● Problem to work on: All of the lines below should be printed again exactly as they are.
####
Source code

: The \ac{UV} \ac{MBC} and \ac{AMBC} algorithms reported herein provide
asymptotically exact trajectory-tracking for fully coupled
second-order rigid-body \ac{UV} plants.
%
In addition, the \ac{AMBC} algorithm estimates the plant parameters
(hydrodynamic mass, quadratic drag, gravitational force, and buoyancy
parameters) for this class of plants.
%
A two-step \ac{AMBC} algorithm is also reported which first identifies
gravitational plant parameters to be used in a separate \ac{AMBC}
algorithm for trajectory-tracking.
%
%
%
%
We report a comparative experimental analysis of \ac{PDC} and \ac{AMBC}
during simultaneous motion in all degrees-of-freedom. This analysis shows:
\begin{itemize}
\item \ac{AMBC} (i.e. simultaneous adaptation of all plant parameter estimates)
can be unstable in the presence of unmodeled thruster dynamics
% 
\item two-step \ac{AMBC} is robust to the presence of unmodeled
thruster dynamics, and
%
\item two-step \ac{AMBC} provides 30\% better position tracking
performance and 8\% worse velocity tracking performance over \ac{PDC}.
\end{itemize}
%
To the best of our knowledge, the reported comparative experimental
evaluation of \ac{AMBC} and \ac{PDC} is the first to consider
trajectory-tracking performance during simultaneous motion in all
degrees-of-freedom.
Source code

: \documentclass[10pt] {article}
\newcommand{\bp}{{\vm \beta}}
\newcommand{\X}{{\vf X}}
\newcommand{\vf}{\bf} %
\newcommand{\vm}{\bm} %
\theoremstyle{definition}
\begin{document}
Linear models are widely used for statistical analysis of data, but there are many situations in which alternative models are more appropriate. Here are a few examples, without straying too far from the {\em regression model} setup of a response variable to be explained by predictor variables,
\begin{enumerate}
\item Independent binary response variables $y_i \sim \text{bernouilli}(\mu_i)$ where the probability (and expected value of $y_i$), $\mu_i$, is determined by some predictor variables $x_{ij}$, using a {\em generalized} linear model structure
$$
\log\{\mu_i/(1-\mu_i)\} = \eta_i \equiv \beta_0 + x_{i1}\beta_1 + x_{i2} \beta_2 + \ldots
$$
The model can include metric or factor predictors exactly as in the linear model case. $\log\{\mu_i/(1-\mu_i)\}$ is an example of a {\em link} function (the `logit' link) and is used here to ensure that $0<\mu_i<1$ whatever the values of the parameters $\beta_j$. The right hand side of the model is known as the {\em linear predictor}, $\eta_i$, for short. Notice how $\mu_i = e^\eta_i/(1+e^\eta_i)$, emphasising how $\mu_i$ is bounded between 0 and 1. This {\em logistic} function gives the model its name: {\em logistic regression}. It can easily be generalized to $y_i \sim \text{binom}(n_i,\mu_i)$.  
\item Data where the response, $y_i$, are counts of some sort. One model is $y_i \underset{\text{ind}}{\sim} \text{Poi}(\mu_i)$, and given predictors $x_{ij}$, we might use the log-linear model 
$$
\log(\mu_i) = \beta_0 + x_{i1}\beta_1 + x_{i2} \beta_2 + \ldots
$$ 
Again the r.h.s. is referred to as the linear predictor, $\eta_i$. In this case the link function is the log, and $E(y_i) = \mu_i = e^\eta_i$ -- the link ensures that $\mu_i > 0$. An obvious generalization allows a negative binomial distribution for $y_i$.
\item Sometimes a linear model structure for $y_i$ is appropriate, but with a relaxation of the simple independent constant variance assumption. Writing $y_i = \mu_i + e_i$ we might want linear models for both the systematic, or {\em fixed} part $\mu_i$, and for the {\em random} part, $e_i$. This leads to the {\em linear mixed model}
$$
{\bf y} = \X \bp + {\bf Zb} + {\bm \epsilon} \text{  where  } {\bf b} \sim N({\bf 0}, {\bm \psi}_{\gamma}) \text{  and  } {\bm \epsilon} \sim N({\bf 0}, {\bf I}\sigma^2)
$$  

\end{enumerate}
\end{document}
####
● Solution to this problem:
Source code

: The \ac{UV} \ac{MBC} and \ac{AMBC} algorithms reported herein provide
asymptotically exact trajectory-tracking for fully coupled
second-order rigid-body \ac{UV} plants.
%
In addition, the \ac{AMBC} algorithm estimates the plant parameters
(hydrodynamic mass, quadratic drag, gravitational force, and buoyancy
parameters) for this class of plants.
%
A two-step \ac{AMBC} algorithm is also reported which first identifies
gravitational plant parameters to be used in a separate \ac{AMBC}
algorithm for trajectory-tracking.
%
%
%
%
We report a comparative experimental analysis of \ac{PDC} and \ac{AMBC}
during simultaneous motion in all degrees-of-freedom. This analysis shows:
\begin{itemize}
\item \ac{AMBC} (i.e. simultaneous adaptation of all plant parameter estimates)
can be unstable in the presence of unmodeled thruster dynamics
% 
\item two-step \ac{AMBC} is robust to the presence of unmodeled
thruster dynamics, and
%
\item two-step \ac{AMBC} provides 30\% better position tracking
performance and 8\% worse velocity tracking performance over \ac{PDC}.
\end{itemize}
%
To the best of our knowledge, the reported comparative experimental
evaluation of \ac{AMBC} and \ac{PDC} is the first to consider
trajectory-tracking performance during simultaneous motion in all
degrees-of-freedom.
Source code

: \documentclass[10pt] {article}
\newcommand{\bp}{{\vm \beta}}
\newcommand{\X}{{\vf X}}
\newcommand{\vf}{\bf} %
\newcommand{\vm}{\bm} %
\theoremstyle{definition}
\begin{document}
Linear models are widely used for statistical analysis of data, but there are many situations in which alternative models are more appropriate. Here are a few examples, without straying too far from the {\em regression model} setup of a response variable to be explained by predictor variables,
\begin{enumerate}
\item Independent binary response variables $y_i \sim \text{bernouilli}(\mu_i)$ where the probability (and expected value of $y_i$), $\mu_i$, is determined by some predictor variables $x_{ij}$, using a {\em generalized} linear model structure
$$
\log\{\mu_i/(1-\mu_i)\} = \eta_i \equiv \beta_0 + x_{i1}\beta_1 + x_{i2} \beta_2 + \ldots
$$
The model can include metric or factor predictors exactly as in the linear model case. $\log\{\mu_i/(1-\mu_i)\}$ is an example of a {\em link} function (the `logit' link) and is used here to ensure that $0<\mu_i<1$ whatever the values of the parameters $\beta_j$. The right hand side of the model is known as the {\em linear predictor}, $\eta_i$, for short. Notice how $\mu_i = e^\eta_i/(1+e^\eta_i)$, emphasising how $\mu_i$ is bounded between 0 and 1. This {\em logistic} function gives the model its name: {\em logistic regression}. It can easily be generalized to $y_i \sim \text{binom}(n_i,\mu_i)$.  
\item Data where the response, $y_i$, are counts of some sort. One model is $y_i \underset{\text{ind}}{\sim} \text{Poi}(\mu_i)$, and given predictors $x_{ij}$, we might use the log-linear model 
$$
\log(\mu_i) = \beta_0 + x_{i1}\beta_1 + x_{i2} \beta_2 + \ldots
$$ 
Again the r.h.s. is referred to as the linear predictor, $\eta_i$. In this case the link function is the log, and $E(y_i) = \mu_i = e^\eta_i$ -- the link ensures that $\mu_i > 0$. An obvious generalization allows a negative binomial distribution for $y_i$.
\item Sometimes a linear model structure for $y_i$ is appropriate, but with a relaxation of the simple independent constant variance assumption. Writing $y_i = \mu_i + e_i$ we might want linear models for both the systematic, or {\em fixed} part $\mu_i$, and for the {\em random} part, $e_i$. This leads to the {\em linear mixed model}
$$
{\bf y} = \X \bp + {\bf Zb} + {\bm \epsilon} \text{  where  } {\bf b} \sim N({\bf 0}, {\bm \psi}_{\gamma}) \text{  and  } {\bm \epsilon} \sim N({\bf 0}, {\bf I}\sigma^2)
$$  

\end{enumerate}
\end{document}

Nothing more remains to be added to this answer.